Even though he’s one of the most successful songwriters in rock history, Fogerty says composing still requires his full focus. His aim remains the same as ever — to create classic songs that stand the test of time. Yet he admits that the process isn’t one he can ever take for granted. 

“There are instances where I’m writing songs and I hit difficulty because it’s hard and never  easy,” he admits. “It’s hard because the thing has to be good. Anything worthwhile has to have some work connected to it. There’s one song I’ve been working on and which I just recorded yesterday, but it took a long time. It took months. I kept telling myself that this song deserves better, I can make this better. I need more time. It was unclear, but I sensed it.
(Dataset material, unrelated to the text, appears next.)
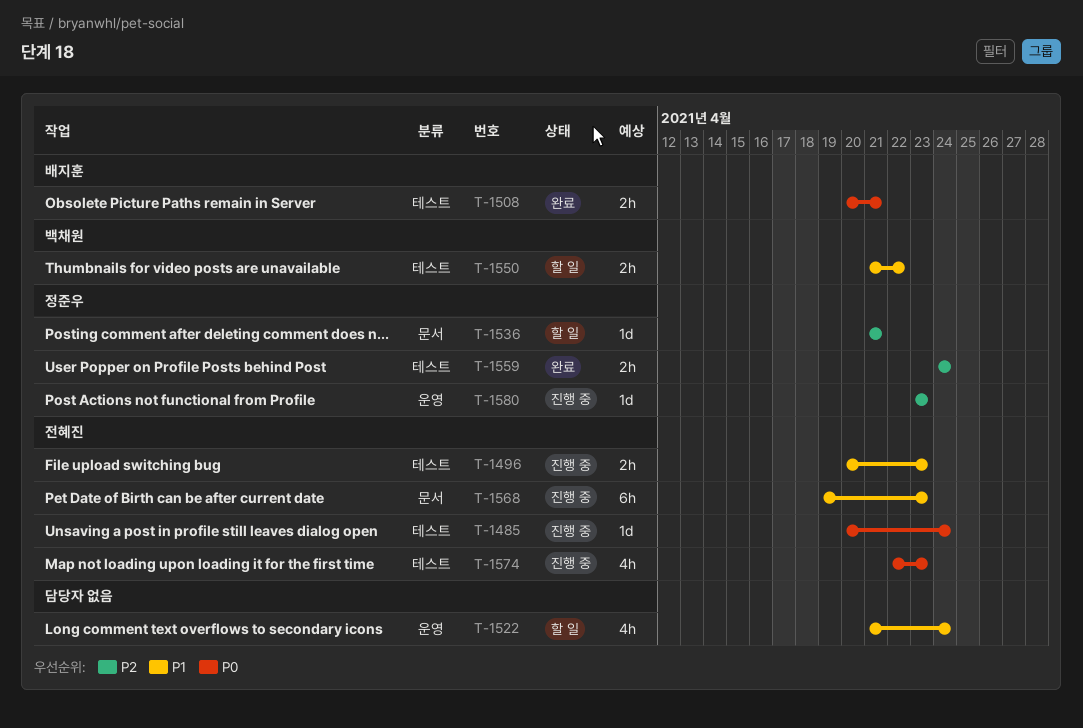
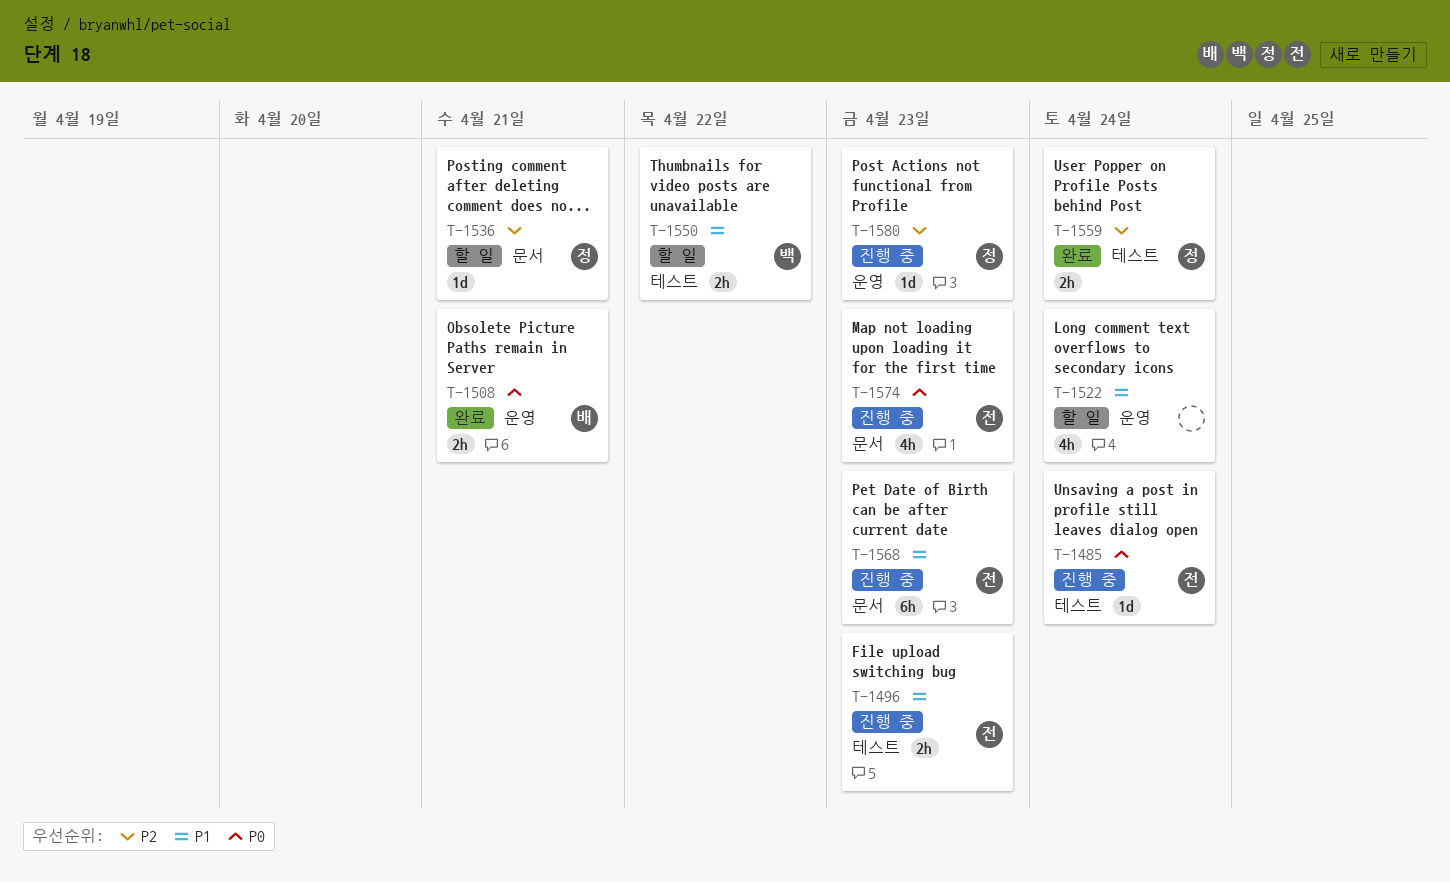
T-1508, label: 테스트 -> 운영
T-1574, label: 테스트 -> 문서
It was inside me somewhere, but I had to go find it. Some songs pop out, and there they are. This song was hard to express and hard to get into a form that made sense to me. But once it came out, I was very proud of it and very secure in my position, you might say. I’m the marshal, and I have to face down the difficulty. I do it on the way to getting it, to finally have that pedigree or my own seal of approval. There were many weeks when I felt it was kind of lame, it wasn’t done, it’s smooth and vague. It’s a cool idea, a cool thing, but it isn’t finished.” 

He then adds with a laugh, “It’s like a movie that ran out of money.” 

Nevertheless, Fogerty can be credited with knowing what it takes to ensure the song’s in sync, even though he denies it comes naturally.  

“Quite honestly, if I knew the answer, I’d go there more often,” he muses. “It’s quite a wondrous thing to me. If you have that perspective, you can say, ‘Well, yeah, that’s certainly different than those other songs I did.’ It’s a whole different place — that imagery and all that — but I don’t really have a genius, evil plan. My brain doesn’t seem to operate that way. If I could make my brain more efficient, where you push a button and that image comes up, I would really do that more often and feel more comfortable. 

“I’ve got to tell you, while I was sailing along during the Creedence period, I’d tell people that for every song you hear, I’ve written many other ones that are crap. There just seems to be a lot of mucking around. You think it’s a good idea, and you go with it and find some words that seem to go together, but at some point you just realize it’s a dead end. It’s never going to get any better if you just stay here, so you end up kind of turning the page and saying, ‘All right, maybe there’s something in there that’s useful that I can return to later, but I gotta get a new blank page and start on something else.’ I make little demos and I’ll start singing these strange words — like vowels and consonants — and that’s kind of how I come up with a lot of things that become songs. The melody seems right, and I need to say something, but when I listen back later, it leads you into that other room where there’s a whole bunch of stuff waiting. You have a gift. You probably gave it to yourself, but you probably didn’t realize it. You’re kind of interpreting a mistake.”